## PROVIDED DATA
☆ ☆ ☆ ☆ ☆ ☆ ☆

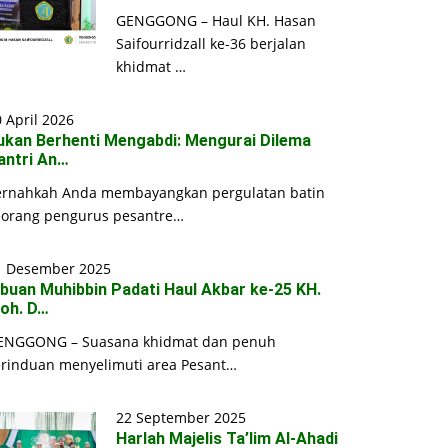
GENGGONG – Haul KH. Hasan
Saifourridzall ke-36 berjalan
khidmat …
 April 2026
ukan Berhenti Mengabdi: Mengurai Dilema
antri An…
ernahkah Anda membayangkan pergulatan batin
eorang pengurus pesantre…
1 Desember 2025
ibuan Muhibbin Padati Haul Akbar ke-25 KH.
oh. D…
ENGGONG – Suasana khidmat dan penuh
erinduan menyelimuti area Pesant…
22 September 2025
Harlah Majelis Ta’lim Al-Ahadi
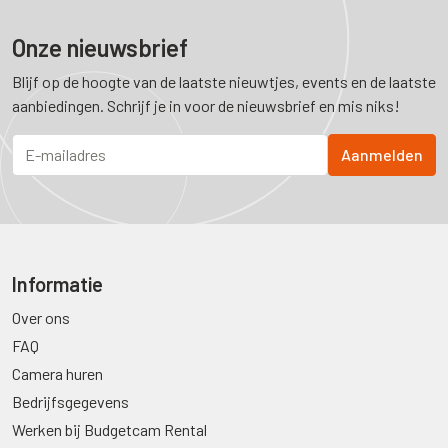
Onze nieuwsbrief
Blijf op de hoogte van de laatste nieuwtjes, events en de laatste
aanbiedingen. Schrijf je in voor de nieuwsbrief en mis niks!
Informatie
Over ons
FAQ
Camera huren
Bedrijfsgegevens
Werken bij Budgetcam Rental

☆ ☆ ☆ ☆ ☆ ☆ ☆

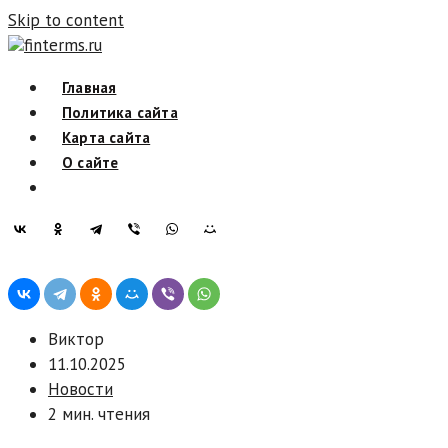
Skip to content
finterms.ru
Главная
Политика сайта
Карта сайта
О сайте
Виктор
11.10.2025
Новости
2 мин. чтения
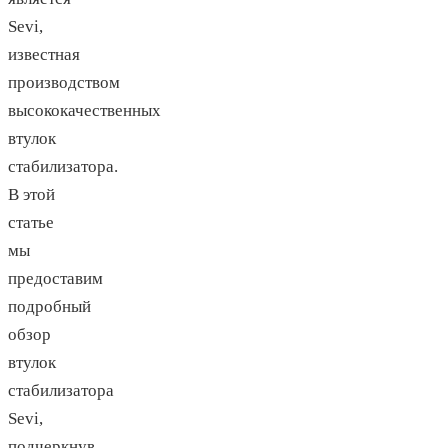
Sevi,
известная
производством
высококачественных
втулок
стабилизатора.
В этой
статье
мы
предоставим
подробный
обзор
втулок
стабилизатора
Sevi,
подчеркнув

☆ ☆ ☆ ☆ ☆ ☆ ☆

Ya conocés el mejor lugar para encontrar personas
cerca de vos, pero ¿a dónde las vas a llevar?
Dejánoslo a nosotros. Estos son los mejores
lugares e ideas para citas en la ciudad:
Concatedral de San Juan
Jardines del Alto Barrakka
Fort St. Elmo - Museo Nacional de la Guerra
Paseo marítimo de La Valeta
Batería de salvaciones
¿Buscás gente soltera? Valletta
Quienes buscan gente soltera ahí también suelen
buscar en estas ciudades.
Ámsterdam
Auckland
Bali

☆ ☆ ☆ ☆ ☆ ☆ ☆

## PROMPT
Could you report every line of the material that contains the string "nieuwsbrief"?

## RESPONSE
Onze nieuwsbrief
aanbiedingen. Schrijf je in voor de nieuwsbrief en mis niks!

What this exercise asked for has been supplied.